**REQUIRED WORK:**
Here are some entries. Repeat all of them exactly.
○ ○ ○ ○ ○ ○ ○
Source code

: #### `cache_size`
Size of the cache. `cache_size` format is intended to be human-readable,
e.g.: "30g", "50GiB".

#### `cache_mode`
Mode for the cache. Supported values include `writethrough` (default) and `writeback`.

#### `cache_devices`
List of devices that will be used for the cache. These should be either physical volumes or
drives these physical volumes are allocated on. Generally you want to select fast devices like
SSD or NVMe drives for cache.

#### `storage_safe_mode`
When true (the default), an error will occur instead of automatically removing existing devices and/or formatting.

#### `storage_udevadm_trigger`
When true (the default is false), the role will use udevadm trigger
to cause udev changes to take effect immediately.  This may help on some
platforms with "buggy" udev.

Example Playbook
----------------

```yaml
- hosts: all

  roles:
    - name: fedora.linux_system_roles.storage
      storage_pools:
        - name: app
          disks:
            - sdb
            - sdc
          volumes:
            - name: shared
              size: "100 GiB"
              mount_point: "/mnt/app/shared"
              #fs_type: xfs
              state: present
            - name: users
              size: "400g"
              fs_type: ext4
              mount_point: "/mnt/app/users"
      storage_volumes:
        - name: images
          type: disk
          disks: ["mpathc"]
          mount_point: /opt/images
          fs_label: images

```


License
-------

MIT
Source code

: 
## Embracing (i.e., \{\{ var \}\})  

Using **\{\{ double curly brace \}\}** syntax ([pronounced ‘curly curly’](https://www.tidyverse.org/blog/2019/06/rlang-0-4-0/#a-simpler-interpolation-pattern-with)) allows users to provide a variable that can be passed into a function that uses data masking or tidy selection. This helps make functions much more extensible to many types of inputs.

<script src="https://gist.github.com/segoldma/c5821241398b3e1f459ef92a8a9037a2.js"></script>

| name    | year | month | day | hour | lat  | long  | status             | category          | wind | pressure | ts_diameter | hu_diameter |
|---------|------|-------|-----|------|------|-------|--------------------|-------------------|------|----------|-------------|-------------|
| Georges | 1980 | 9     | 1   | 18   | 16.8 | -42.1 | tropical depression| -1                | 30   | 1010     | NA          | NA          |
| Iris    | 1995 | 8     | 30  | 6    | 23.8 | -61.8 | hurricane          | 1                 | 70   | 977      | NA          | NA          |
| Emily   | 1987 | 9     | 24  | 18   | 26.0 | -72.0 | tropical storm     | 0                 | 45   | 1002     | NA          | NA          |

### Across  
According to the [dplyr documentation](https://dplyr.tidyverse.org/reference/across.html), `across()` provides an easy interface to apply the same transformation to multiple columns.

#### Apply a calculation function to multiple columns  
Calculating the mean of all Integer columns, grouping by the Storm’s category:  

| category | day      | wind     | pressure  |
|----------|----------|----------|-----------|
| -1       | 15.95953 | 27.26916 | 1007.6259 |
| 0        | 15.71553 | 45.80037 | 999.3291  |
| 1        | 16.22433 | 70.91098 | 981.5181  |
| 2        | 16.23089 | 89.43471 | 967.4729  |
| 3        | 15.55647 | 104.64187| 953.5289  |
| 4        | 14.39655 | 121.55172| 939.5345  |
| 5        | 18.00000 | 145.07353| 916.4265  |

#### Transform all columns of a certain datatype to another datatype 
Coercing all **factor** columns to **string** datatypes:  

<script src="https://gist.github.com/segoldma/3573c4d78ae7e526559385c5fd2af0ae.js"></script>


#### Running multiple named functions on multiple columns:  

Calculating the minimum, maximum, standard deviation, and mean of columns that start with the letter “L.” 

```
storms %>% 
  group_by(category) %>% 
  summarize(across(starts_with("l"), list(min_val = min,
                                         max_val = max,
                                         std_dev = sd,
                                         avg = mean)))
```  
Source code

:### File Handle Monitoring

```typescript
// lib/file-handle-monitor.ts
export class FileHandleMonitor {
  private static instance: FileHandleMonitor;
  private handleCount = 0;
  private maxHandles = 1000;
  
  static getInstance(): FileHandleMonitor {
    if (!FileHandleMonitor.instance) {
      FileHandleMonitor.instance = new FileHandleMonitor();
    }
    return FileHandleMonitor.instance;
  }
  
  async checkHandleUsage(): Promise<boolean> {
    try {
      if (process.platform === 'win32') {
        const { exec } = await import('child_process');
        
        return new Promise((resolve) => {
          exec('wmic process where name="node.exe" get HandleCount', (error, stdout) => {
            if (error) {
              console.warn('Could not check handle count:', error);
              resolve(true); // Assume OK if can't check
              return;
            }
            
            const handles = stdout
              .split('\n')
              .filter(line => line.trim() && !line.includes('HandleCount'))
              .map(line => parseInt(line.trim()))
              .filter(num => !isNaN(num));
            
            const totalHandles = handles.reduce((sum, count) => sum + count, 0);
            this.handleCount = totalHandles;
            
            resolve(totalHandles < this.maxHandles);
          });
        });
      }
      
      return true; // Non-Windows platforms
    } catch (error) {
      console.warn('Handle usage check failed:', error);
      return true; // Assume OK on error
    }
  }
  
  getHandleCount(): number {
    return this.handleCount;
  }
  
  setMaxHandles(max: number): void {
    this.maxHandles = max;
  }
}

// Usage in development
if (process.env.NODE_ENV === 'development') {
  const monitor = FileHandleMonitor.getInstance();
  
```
○ ○ ○ ○ ○ ○ ○
**RESPONSE TO THE EXERCISE:**
Source code

: #### `cache_size`
Size of the cache. `cache_size` format is intended to be human-readable,
e.g.: "30g", "50GiB".

#### `cache_mode`
Mode for the cache. Supported values include `writethrough` (default) and `writeback`.

#### `cache_devices`
List of devices that will be used for the cache. These should be either physical volumes or
drives these physical volumes are allocated on. Generally you want to select fast devices like
SSD or NVMe drives for cache.

#### `storage_safe_mode`
When true (the default), an error will occur instead of automatically removing existing devices and/or formatting.

#### `storage_udevadm_trigger`
When true (the default is false), the role will use udevadm trigger
to cause udev changes to take effect immediately.  This may help on some
platforms with "buggy" udev.

Example Playbook
----------------

```yaml
- hosts: all

  roles:
    - name: fedora.linux_system_roles.storage
      storage_pools:
        - name: app
          disks:
            - sdb
            - sdc
          volumes:
            - name: shared
              size: "100 GiB"
              mount_point: "/mnt/app/shared"
              #fs_type: xfs
              state: present
            - name: users
              size: "400g"
              fs_type: ext4
              mount_point: "/mnt/app/users"
      storage_volumes:
        - name: images
          type: disk
          disks: ["mpathc"]
          mount_point: /opt/images
          fs_label: images

```


License
-------

MIT
Source code

: 
## Embracing (i.e., \{\{ var \}\})  

Using **\{\{ double curly brace \}\}** syntax ([pronounced ‘curly curly’](https://www.tidyverse.org/blog/2019/06/rlang-0-4-0/#a-simpler-interpolation-pattern-with)) allows users to provide a variable that can be passed into a function that uses data masking or tidy selection. This helps make functions much more extensible to many types of inputs.

<script src="https://gist.github.com/segoldma/c5821241398b3e1f459ef92a8a9037a2.js"></script>

| name    | year | month | day | hour | lat  | long  | status             | category          | wind | pressure | ts_diameter | hu_diameter |
|---------|------|-------|-----|------|------|-------|--------------------|-------------------|------|----------|-------------|-------------|
| Georges | 1980 | 9     | 1   | 18   | 16.8 | -42.1 | tropical depression| -1                | 30   | 1010     | NA          | NA          |
| Iris    | 1995 | 8     | 30  | 6    | 23.8 | -61.8 | hurricane          | 1                 | 70   | 977      | NA          | NA          |
| Emily   | 1987 | 9     | 24  | 18   | 26.0 | -72.0 | tropical storm     | 0                 | 45   | 1002     | NA          | NA          |

### Across  
According to the [dplyr documentation](https://dplyr.tidyverse.org/reference/across.html), `across()` provides an easy interface to apply the same transformation to multiple columns.

#### Apply a calculation function to multiple columns  
Calculating the mean of all Integer columns, grouping by the Storm’s category:  

| category | day      | wind     | pressure  |
|----------|----------|----------|-----------|
| -1       | 15.95953 | 27.26916 | 1007.6259 |
| 0        | 15.71553 | 45.80037 | 999.3291  |
| 1        | 16.22433 | 70.91098 | 981.5181  |
| 2        | 16.23089 | 89.43471 | 967.4729  |
| 3        | 15.55647 | 104.64187| 953.5289  |
| 4        | 14.39655 | 121.55172| 939.5345  |
| 5        | 18.00000 | 145.07353| 916.4265  |

#### Transform all columns of a certain datatype to another datatype 
Coercing all **factor** columns to **string** datatypes:  

<script src="https://gist.github.com/segoldma/3573c4d78ae7e526559385c5fd2af0ae.js"></script>


#### Running multiple named functions on multiple columns:  

Calculating the minimum, maximum, standard deviation, and mean of columns that start with the letter “L.” 

```
storms %>% 
  group_by(category) %>% 
  summarize(across(starts_with("l"), list(min_val = min,
                                         max_val = max,
                                         std_dev = sd,
                                         avg = mean)))
```  
Source code

:### File Handle Monitoring

```typescript
// lib/file-handle-monitor.ts
export class FileHandleMonitor {
  private static instance: FileHandleMonitor;
  private handleCount = 0;
  private maxHandles = 1000;
  
  static getInstance(): FileHandleMonitor {
    if (!FileHandleMonitor.instance) {
      FileHandleMonitor.instance = new FileHandleMonitor();
    }
    return FileHandleMonitor.instance;
  }
  
  async checkHandleUsage(): Promise<boolean> {
    try {
      if (process.platform === 'win32') {
        const { exec } = await import('child_process');
        
        return new Promise((resolve) => {
          exec('wmic process where name="node.exe" get HandleCount', (error, stdout) => {
            if (error) {
              console.warn('Could not check handle count:', error);
              resolve(true); // Assume OK if can't check
              return;
            }
            
            const handles = stdout
              .split('\n')
              .filter(line => line.trim() && !line.includes('HandleCount'))
              .map(line => parseInt(line.trim()))
              .filter(num => !isNaN(num));
            
            const totalHandles = handles.reduce((sum, count) => sum + count, 0);
            this.handleCount = totalHandles;
            
            resolve(totalHandles < this.maxHandles);
          });
        });
      }
      
      return true; // Non-Windows platforms
    } catch (error) {
      console.warn('Handle usage check failed:', error);
      return true; // Assume OK on error
    }
  }
  
  getHandleCount(): number {
    return this.handleCount;
  }
  
  setMaxHandles(max: number): void {
    this.maxHandles = max;
  }
}

// Usage in development
if (process.env.NODE_ENV === 'development') {
  const monitor = FileHandleMonitor.getInstance();
  
```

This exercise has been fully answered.